Data extracted from a collection
_ _ _

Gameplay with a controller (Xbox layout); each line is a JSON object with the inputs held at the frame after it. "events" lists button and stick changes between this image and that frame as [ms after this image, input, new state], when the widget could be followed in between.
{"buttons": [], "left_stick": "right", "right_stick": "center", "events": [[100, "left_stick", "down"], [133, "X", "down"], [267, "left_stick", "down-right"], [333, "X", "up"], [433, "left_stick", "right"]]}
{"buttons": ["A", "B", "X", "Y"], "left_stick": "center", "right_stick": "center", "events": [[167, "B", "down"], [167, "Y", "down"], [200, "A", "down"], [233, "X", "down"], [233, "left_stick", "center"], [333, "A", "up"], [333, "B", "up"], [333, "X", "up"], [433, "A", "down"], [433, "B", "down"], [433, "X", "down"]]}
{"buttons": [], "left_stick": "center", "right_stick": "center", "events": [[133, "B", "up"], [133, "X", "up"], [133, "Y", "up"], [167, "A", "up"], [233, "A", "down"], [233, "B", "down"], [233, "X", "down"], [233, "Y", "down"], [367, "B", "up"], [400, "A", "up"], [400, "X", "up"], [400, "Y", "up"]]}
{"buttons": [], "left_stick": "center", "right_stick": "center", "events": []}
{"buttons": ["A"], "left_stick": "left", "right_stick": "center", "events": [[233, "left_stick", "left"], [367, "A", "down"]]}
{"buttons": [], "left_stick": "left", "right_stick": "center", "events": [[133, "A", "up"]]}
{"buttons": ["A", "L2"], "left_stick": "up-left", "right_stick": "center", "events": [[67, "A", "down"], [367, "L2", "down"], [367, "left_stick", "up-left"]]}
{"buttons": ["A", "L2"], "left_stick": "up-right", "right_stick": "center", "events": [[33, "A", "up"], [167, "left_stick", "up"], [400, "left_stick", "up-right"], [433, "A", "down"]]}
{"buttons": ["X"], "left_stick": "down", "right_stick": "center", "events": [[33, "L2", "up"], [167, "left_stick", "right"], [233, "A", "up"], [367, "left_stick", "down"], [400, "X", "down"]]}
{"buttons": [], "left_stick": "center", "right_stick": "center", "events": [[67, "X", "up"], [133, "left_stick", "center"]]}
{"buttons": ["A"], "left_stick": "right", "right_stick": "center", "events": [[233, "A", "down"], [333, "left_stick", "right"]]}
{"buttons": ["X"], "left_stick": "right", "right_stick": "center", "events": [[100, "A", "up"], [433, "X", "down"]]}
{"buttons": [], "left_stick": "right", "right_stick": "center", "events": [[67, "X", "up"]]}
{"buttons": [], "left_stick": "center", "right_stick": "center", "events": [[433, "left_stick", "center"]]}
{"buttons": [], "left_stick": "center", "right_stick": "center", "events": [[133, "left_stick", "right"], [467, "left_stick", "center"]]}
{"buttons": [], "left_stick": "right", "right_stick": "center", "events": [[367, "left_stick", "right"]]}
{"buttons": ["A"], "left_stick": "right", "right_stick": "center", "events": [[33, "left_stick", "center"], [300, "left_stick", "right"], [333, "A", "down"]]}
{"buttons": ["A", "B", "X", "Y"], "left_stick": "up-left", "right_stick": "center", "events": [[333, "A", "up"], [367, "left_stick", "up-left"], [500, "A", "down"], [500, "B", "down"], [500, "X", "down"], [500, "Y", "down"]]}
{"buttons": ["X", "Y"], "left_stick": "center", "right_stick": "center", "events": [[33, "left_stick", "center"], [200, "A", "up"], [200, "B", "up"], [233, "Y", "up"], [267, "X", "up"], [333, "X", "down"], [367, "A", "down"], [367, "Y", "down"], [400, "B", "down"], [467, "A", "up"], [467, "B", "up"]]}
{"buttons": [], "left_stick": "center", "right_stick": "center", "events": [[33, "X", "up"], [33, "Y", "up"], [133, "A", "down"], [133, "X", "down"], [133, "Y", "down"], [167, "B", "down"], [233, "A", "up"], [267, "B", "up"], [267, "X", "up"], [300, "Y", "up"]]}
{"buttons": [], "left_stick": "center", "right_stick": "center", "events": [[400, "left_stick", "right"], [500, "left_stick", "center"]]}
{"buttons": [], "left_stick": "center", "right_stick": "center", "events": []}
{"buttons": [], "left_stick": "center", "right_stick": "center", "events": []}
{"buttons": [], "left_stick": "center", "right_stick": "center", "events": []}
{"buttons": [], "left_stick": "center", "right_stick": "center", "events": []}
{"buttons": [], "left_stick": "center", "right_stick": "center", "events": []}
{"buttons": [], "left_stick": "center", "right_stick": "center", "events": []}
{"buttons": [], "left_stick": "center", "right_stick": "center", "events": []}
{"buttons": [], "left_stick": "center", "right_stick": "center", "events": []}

_ _ _

Nothing in the entries above may be left out; retype them all exactly.

Gameplay with a controller (Xbox layout); each line is a JSON object with the inputs held at the frame after it. "events" lists button and stick changes between this image and that frame as [ms after this image, input, new state], when the widget could be followed in between.
{"buttons": [], "left_stick": "right", "right_stick": "center", "events": [[100, "left_stick", "down"], [133, "X", "down"], [267, "left_stick", "down-right"], [333, "X", "up"], [433, "left_stick", "right"]]}
{"buttons": ["A", "B", "X", "Y"], "left_stick": "center", "right_stick": "center", "events": [[167, "B", "down"], [167, "Y", "down"], [200, "A", "down"], [233, "X", "down"], [233, "left_stick", "center"], [333, "A", "up"], [333, "B", "up"], [333, "X", "up"], [433, "A", "down"], [433, "B", "down"], [433, "X", "down"]]}
{"buttons": [], "left_stick": "center", "right_stick": "center", "events": [[133, "B", "up"], [133, "X", "up"], [133, "Y", "up"], [167, "A", "up"], [233, "A", "down"], [233, "B", "down"], [233, "X", "down"], [233, "Y", "down"], [367, "B", "up"], [400, "A", "up"], [400, "X", "up"], [400, "Y", "up"]]}
{"buttons": [], "left_stick": "center", "right_stick": "center", "events": []}
{"buttons": ["A"], "left_stick": "left", "right_stick": "center", "events": [[233, "left_stick", "left"], [367, "A", "down"]]}
{"buttons": [], "left_stick": "left", "right_stick": "center", "events": [[133, "A", "up"]]}
{"buttons": ["A", "L2"], "left_stick": "up-left", "right_stick": "center", "events": [[67, "A", "down"], [367, "L2", "down"], [367, "left_stick", "up-left"]]}
{"buttons": ["A", "L2"], "left_stick": "up-right", "right_stick": "center", "events": [[33, "A", "up"], [167, "left_stick", "up"], [400, "left_stick", "up-right"], [433, "A", "down"]]}
{"buttons": ["X"], "left_stick": "down", "right_stick": "center", "events": [[33, "L2", "up"], [167, "left_stick", "right"], [233, "A", "up"], [367, "left_stick", "down"], [400, "X", "down"]]}
{"buttons": [], "left_stick": "center", "right_stick": "center", "events": [[67, "X", "up"], [133, "left_stick", "center"]]}
{"buttons": ["A"], "left_stick": "right", "right_stick": "center", "events": [[233, "A", "down"], [333, "left_stick", "right"]]}
{"buttons": ["X"], "left_stick": "right", "right_stick": "center", "events": [[100, "A", "up"], [433, "X", "down"]]}
{"buttons": [], "left_stick": "right", "right_stick": "center", "events": [[67, "X", "up"]]}
{"buttons": [], "left_stick": "center", "right_stick": "center", "events": [[433, "left_stick", "center"]]}
{"buttons": [], "left_stick": "center", "right_stick": "center", "events": [[133, "left_stick", "right"], [467, "left_stick", "center"]]}
{"buttons": [], "left_stick": "right", "right_stick": "center", "events": [[367, "left_stick", "right"]]}
{"buttons": ["A"], "left_stick": "right", "right_stick": "center", "events": [[33, "left_stick", "center"], [300, "left_stick", "right"], [333, "A", "down"]]}
{"buttons": ["A", "B", "X", "Y"], "left_stick": "up-left", "right_stick": "center", "events": [[333, "A", "up"], [367, "left_stick", "up-left"], [500, "A", "down"], [500, "B", "down"], [500, "X", "down"], [500, "Y", "down"]]}
{"buttons": ["X", "Y"], "left_stick": "center", "right_stick": "center", "events": [[33, "left_stick", "center"], [200, "A", "up"], [200, "B", "up"], [233, "Y", "up"], [267, "X", "up"], [333, "X", "down"], [367, "A", "down"], [367, "Y", "down"], [400, "B", "down"], [467, "A", "up"], [467, "B", "up"]]}
{"buttons": [], "left_stick": "center", "right_stick": "center", "events": [[33, "X", "up"], [33, "Y", "up"], [133, "A", "down"], [133, "X", "down"], [133, "Y", "down"], [167, "B", "down"], [233, "A", "up"], [267, "B", "up"], [267, "X", "up"], [300, "Y", "up"]]}
{"buttons": [], "left_stick": "center", "right_stick": "center", "events": [[400, "left_stick", "right"], [500, "left_stick", "center"]]}
{"buttons": [], "left_stick": "center", "right_stick": "center", "events": []}
{"buttons": [], "left_stick": "center", "right_stick": "center", "events": []}
{"buttons": [], "left_stick": "center", "right_stick": "center", "events": []}
{"buttons": [], "left_stick": "center", "right_stick": "center", "events": []}
{"buttons": [], "left_stick": "center", "right_stick": "center", "events": []}
{"buttons": [], "left_stick": "center", "right_stick": "center", "events": []}
{"buttons": [], "left_stick": "center", "right_stick": "center", "events": []}
{"buttons": [], "left_stick": "center", "right_stick": "center", "events": []}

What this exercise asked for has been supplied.